4.4. Clinical Presentation, Diagnosis, and Management of Fractured SEMS
A wide range of clinical presentations and management modalities of SEMS fractures are reported in the literature (Table 2). While most of the completely fractured cases presented as dysphagia, most of the partially fractured cases were asymptomatic. As for diagnosis, the true incidence of stent fractures is likely underreported, given that patients can be asymptomatic, especially in the case of a partial fracture. This likely results in the diagnosis of a fractured SEMS at the time of endoscopy. This can also lead to variation in the time to diagnose the fractures. Furthermore, when SEMS are placed for palliative treatment of malignant dysphagia, a patient’s death may occur prior to the development of symptoms or stent removal or exchange. Diagnostic methods in the literature and in our cases can also be seen in Table 2. Most of the fractured stents were diagnosed during, or after, endoscopic removal. With regard to the management of the fractured stent, most of the stents were managed endoscopically (Table 2). We report an endoscopic approach to retrieving an impaled stent using a gastric overtube (Supplementary Video S1).
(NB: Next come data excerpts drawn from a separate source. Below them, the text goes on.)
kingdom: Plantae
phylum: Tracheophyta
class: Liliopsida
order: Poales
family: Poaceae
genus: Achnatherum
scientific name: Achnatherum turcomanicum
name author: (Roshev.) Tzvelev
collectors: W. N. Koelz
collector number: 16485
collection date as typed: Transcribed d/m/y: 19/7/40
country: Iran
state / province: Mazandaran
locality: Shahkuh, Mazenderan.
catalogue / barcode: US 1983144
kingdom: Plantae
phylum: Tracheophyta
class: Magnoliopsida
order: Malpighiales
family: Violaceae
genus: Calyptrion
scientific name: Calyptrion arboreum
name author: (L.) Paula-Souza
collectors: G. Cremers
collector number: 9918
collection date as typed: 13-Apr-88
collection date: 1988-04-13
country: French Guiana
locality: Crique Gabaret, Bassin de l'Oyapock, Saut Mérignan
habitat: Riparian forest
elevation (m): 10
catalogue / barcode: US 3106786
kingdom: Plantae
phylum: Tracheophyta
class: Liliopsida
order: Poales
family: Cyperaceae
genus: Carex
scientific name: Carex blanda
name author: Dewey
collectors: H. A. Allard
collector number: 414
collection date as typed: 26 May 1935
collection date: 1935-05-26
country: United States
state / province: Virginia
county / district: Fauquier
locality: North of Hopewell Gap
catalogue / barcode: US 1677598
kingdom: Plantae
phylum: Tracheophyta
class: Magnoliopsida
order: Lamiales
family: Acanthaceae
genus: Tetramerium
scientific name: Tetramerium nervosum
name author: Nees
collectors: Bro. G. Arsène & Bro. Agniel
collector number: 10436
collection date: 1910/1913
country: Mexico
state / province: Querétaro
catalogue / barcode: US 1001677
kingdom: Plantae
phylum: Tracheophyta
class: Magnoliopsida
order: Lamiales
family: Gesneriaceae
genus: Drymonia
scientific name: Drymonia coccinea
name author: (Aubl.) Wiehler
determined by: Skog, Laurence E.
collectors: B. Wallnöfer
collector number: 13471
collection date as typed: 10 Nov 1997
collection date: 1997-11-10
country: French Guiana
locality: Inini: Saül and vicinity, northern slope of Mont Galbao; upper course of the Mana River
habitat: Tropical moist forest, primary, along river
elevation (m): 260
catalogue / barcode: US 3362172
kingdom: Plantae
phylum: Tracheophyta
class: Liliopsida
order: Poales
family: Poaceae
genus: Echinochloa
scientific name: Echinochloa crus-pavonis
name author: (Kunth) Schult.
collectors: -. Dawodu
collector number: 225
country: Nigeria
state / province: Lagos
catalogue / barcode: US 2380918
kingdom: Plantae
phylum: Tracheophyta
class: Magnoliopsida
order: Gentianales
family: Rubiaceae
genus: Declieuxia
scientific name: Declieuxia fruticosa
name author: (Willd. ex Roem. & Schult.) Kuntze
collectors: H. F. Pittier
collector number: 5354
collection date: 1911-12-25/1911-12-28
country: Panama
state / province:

4.5. Future Directions and Limitations
We recommend that endoscopists carefully evaluate the stent prior to removal for any fractures or embedded wires that may result in removal difficulty, mucosal damage, or worse, a perforation. Additionally, subsequent radiographs of esophageal SEMS post-deployment may help to detect any change in the curving pattern that can predispose fractures, with an intent to anticipate this complication and minimize the risk of mucosal damage at the time of removal.
Our study was limited by a small sample size. The indications for stent placement in our cases differ from the literature. However, we summarized all indications in Table 1. Moreover, hypothesized etiologies of fractures were theoretical and will need future in vivo and in vitro investigations to better characterize etiologies of SEMS fractures with the goal of designing stents resistant to physiological, anatomical, and environmental stress.
5. Conclusions
In conclusion, esophageal SEMS fracture is a rare and poorly understood complication. When esophageal SEMS are indicated to manage post-bariatric surgery complications, fracture of the distal third can occur within a relatively short period in longer stents with low axial forces. Despite the theories and the observed pattern in our cases that suggests potential causes of SEMS fracture in the distal third, fracture etiology remains unclear. SEMS manufacturers should balance stent length and its axial force when developing future stents that are meant to be deployed in curved anatomical locations. The novel endoscopic approach (Video S1) used to manage the fractured impaled stent by advancing an overtube while simultaneously extracting the stent can aid in avoiding perforations or stent-related mucosal injuries. Further investigations of esophageal SEMS fracture etiologies are needed, as they may aid endoscopists to avoid, or at least anticipate, this poorly understood complication.